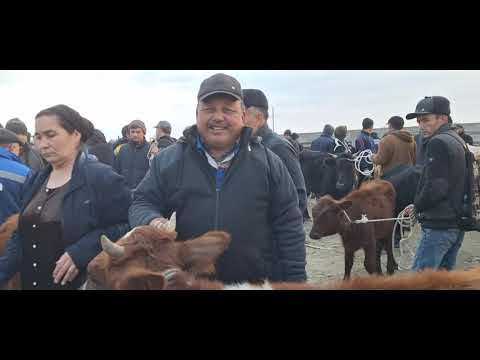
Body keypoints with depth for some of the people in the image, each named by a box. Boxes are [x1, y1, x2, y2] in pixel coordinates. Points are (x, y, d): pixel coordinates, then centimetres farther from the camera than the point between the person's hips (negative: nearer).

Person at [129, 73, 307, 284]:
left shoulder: (268, 163, 0)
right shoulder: (168, 160, 1)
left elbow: (289, 226, 1)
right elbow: (142, 203, 6)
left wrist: (295, 280, -2)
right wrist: (153, 222, -17)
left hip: (258, 282, 0)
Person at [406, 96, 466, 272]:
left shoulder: (438, 142, -16)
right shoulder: (458, 141, 14)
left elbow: (436, 187, -24)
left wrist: (418, 205, -6)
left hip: (439, 225, -10)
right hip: (458, 223, 10)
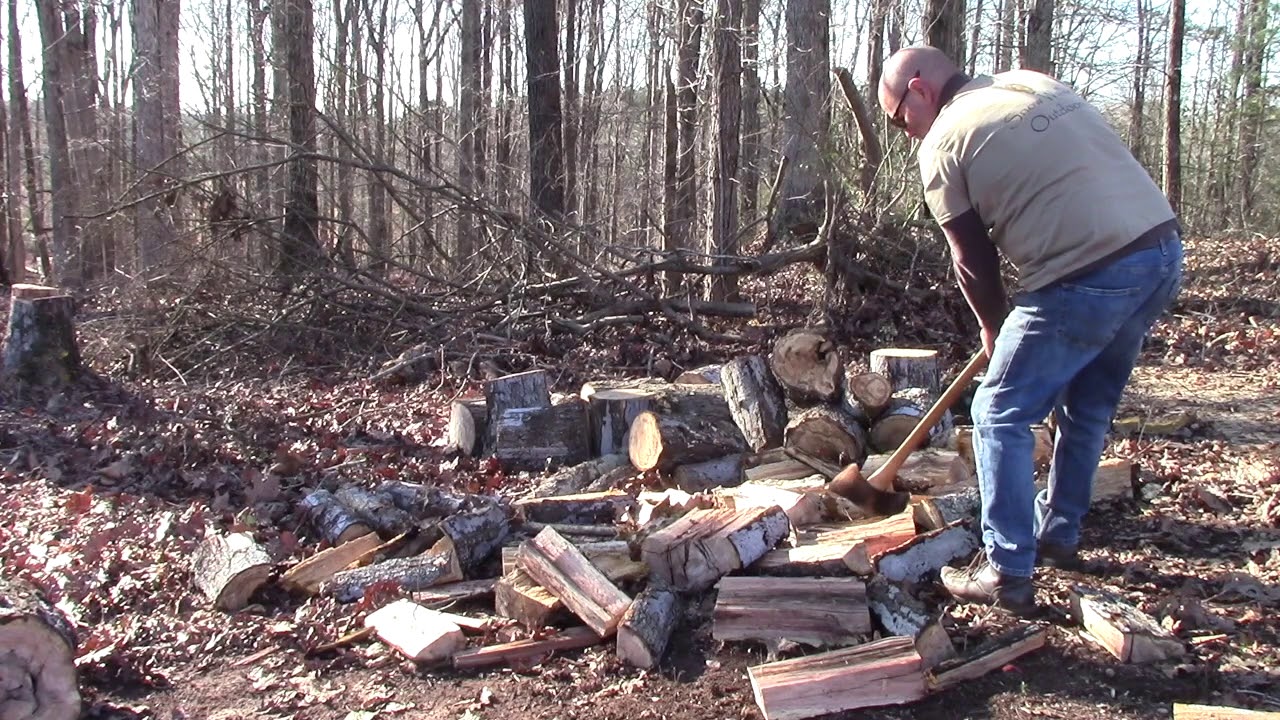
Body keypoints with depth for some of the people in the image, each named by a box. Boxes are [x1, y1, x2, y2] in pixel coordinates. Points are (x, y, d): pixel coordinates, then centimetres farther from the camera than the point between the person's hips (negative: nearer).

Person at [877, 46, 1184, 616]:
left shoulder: (942, 145, -3)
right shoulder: (1032, 83, 19)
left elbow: (973, 261, 3)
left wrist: (994, 330, 20)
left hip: (1089, 280, -8)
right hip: (1163, 248, 8)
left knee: (1001, 414, 5)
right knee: (1090, 407, 24)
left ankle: (1007, 574, 5)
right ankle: (1059, 535, 37)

━━━━━━

Exercise brief
Print every entry above verbatim but drop the images.

Solution for this exercise
Body keypoints with depth for some of the people in the image, each named by a box. Boxes are [x1, y1, x2, y2] in pixel coordinates. Points are (x, y, d): pixel coordinates, then centimetres farther from the camera than the point between the person's hips (negative: nearer).

Person at [129, 73, 307, 284]:
left shoulder: (268, 163, 0)
right shoulder: (168, 160, 1)
left elbow: (289, 226, 1)
right elbow: (142, 203, 6)
left wrist: (295, 280, -2)
right wrist: (153, 222, -17)
left hip: (258, 282, 0)
Person at [406, 96, 466, 272]:
left shoulder: (438, 142, -16)
right shoulder: (458, 141, 14)
left elbow: (436, 187, -24)
left wrist: (418, 205, -6)
left hip: (439, 225, -10)
right hip: (458, 223, 10)
Body keypoints with depth for some of the people in the image, each named by a box. Boxes are [x1, y1, x2, y2] in pixel coordinates. Points are (x, y, d): pixel coordinates, then centimetres farther from the camera than the point between the person's hips (negative: nearer).

Person at [877, 46, 1184, 616]:
left shoulder: (942, 145, -3)
right shoulder: (1032, 83, 19)
left elbow: (973, 261, 3)
left wrist: (994, 330, 20)
left hip: (1089, 280, -8)
right hip: (1163, 248, 8)
left knee: (1001, 414, 5)
right knee: (1090, 407, 24)
left ankle: (1007, 574, 5)
right ankle: (1059, 535, 37)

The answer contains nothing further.